Supplied data:
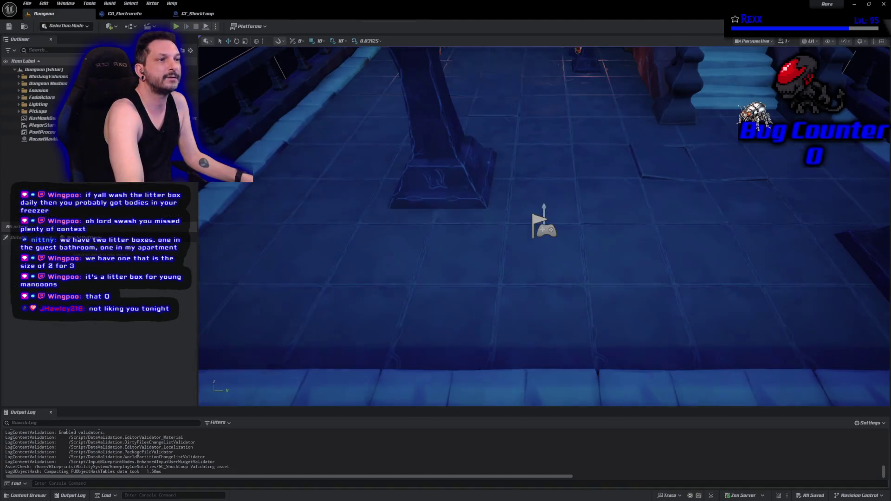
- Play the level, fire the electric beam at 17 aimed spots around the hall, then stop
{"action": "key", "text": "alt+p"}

--

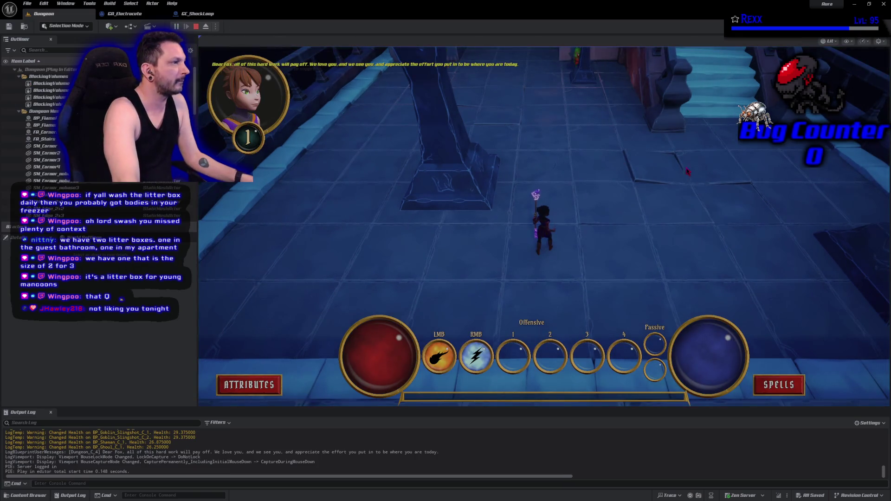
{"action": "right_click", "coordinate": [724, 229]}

* * *

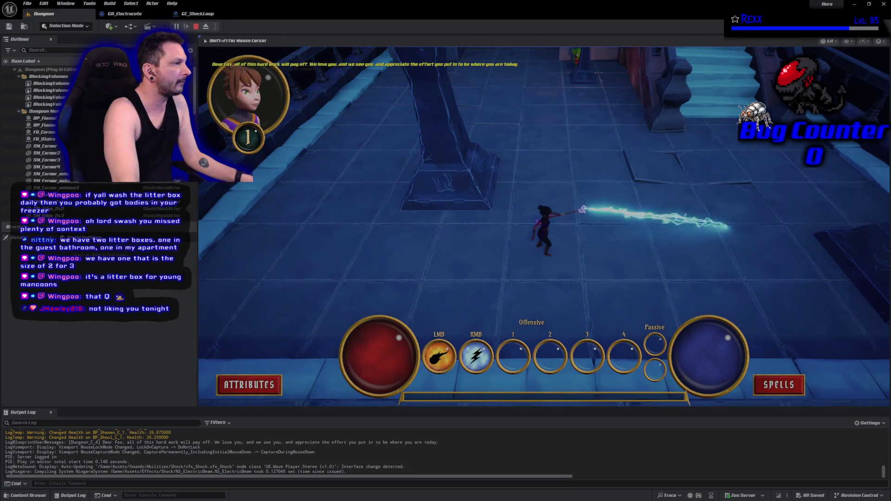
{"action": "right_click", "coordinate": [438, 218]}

Exercise directions:
Using the listing, filter for "action" and return the matching lines.

Written solution:
{"action": "key", "text": "alt+p"}
{"action": "right_click", "coordinate": [724, 229]}
{"action": "right_click", "coordinate": [438, 218]}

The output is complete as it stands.